---------- Entries supplied ----------

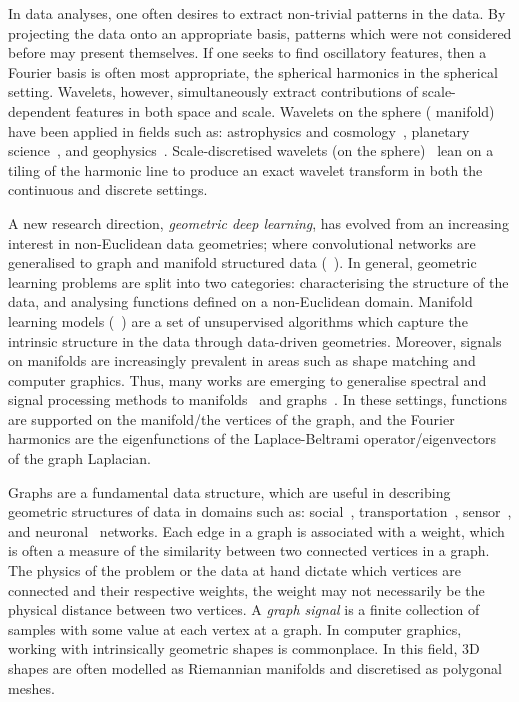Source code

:In data analyses, one often desires to extract non-trivial patterns in the data.
By projecting the data onto an appropriate basis, patterns which were not considered before may present themselves.
If one seeks to find oscillatory features, then a Fourier basis is often most appropriate, \ie{} the spherical harmonics in the spherical setting.
Wavelets, however, simultaneously extract contributions of scale-dependent features in both space and scale.
Wavelets on the sphere (\cf{} manifold) have been applied in fields such as: astrophysics and cosmology~\cite{Pen1999,Barreiro2001,Rocha2004,McEwen2004}, planetary science~\cite{Audet2011,Audet2014}, and geophysics~\cite{Loris2010,Simons2011,Simons2011b}.
Scale-discretised wavelets (on the sphere)~\cite{Wiaux2008,McEwen2018,Leistedt2013,McEwen2013,McEwen2015} lean on a tiling of the harmonic line to produce an exact wavelet transform in both the continuous and discrete settings.

A new research direction, \emph{geometric deep learning}, has evolved from an increasing interest in non-Euclidean data geometries; where convolutional networks are generalised to graph and manifold structured data (\eg{}~\cite{Bronstein2017,Perlmutter2020}).
In general, geometric learning problems are split into two categories: characterising the structure of the data, and analysing functions defined on a non-Euclidean domain.
Manifold learning models (\eg{}~\cite{Tenenbaum2000,Coifman2006b,VanDerMaaten2008}) are a set of unsupervised algorithms which capture the intrinsic structure in the data through data-driven geometries.
Moreover, signals on manifolds are increasingly prevalent in areas such as shape matching and computer graphics.
Thus, many works are emerging to generalise spectral and signal processing methods to manifolds~\cite{Coifman2006} and graphs~\cite{Shuman2013}.
In these settings, functions are supported on the manifold/the vertices of the graph, and the Fourier harmonics are the eigenfunctions of the Laplace-Beltrami operator/eigenvectors of the graph Laplacian.

Graphs are a fundamental data structure, which are useful in describing geometric structures of data in domains such as: social~\cite{Nettleton2013}, transportation~\cite{Mohan2014}, sensor~\cite{Kenniche2010}, and neuronal~\cite{Tang2012} networks.
Each edge in a graph is associated with a weight, which is often a measure of the similarity between two connected vertices in a graph.
The physics of the problem or the data at hand dictate which vertices are connected and their respective weights, \ie{} the weight may not necessarily be the physical distance between two vertices.
A \emph{graph signal} is a finite collection of samples with some value at each vertex at a graph.
In computer graphics, working with intrinsically geometric shapes is commonplace.
In this field, 3D shapes are often modelled as Riemannian manifolds and discretised as polygonal meshes.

----------

In the data, how many lines include the string "weight"? Reply with only that number.

(Task solution)
2